The aim of Opel's second restructuring in as many years is to cut costs in Europe, where new-car sales are poised to decline for the fifth straight year in part because of the region's debt crisis.
Through April, European sales at Opel and UK-based sister brand Vauxhall were down 16 percent to 294,998 vehicles, according to data from industry association ACEA. Opel/Vauxhall's market share in Europe has dropped to 6.6 percent from 7.3 percent during the first four months of 2011.
Opel/Vauxhall accounts for the bulk of GM's European business, which reported a first-quarter operating loss of $256 million. GM Europe lost $747 million before interest and taxes in 2011 and has reported $16.4 billion in losses since 1999.

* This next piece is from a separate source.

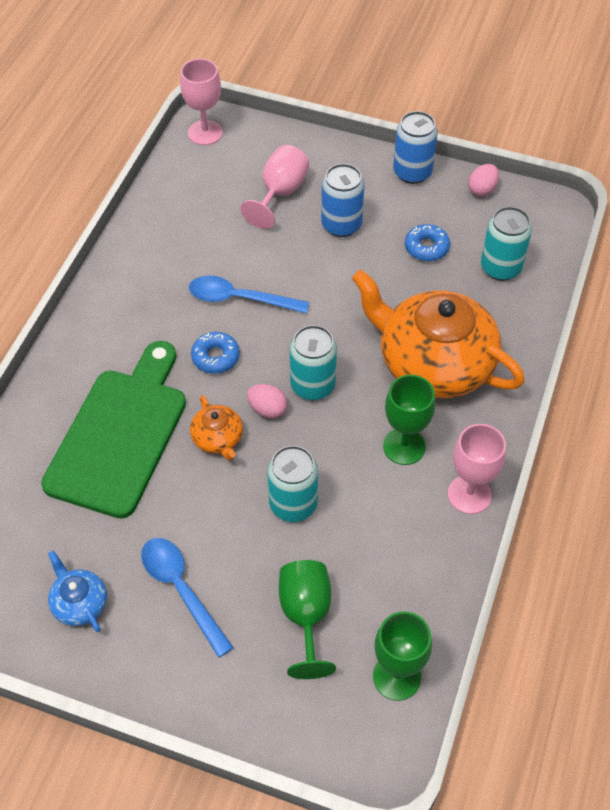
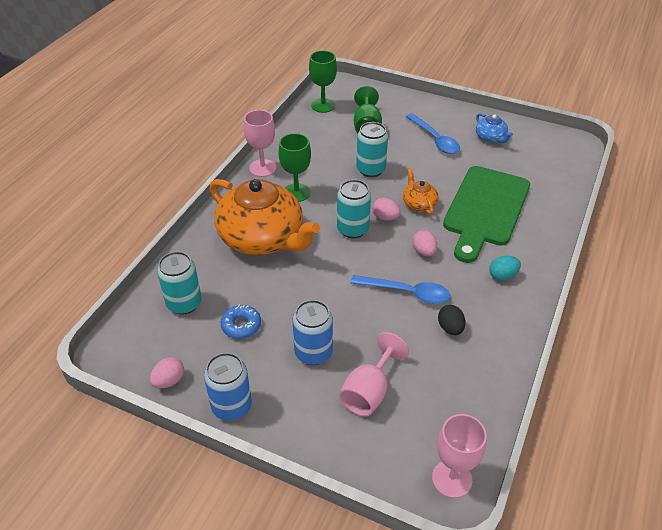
camera: 175 degrees left, 10 degrees down
blue donut [191,332,240,374] -> pink egg [412,230,437,256]
none -> black egg [438,305,465,335]
none -> turquoise egg [489,256,521,281]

GM, the world's largest automaker, is looking to consolidate European operations to curb losses that CEO Dan Akerson has said are weighing on the company's shares.
Bochum, which produced its first Opel vehicle in 1962, has 3,100 employees, down from a peak of more than 20,100 in 1979, according to company figures.
GM said May 17 that it will move production of the next-generation Opel Astra compact to plants in Poland and the UK, raising the possibility of a shutdown of the Bochum factory. Astra output will be moved from Ruesselsheim, a plant that will remain in full use, according to the company.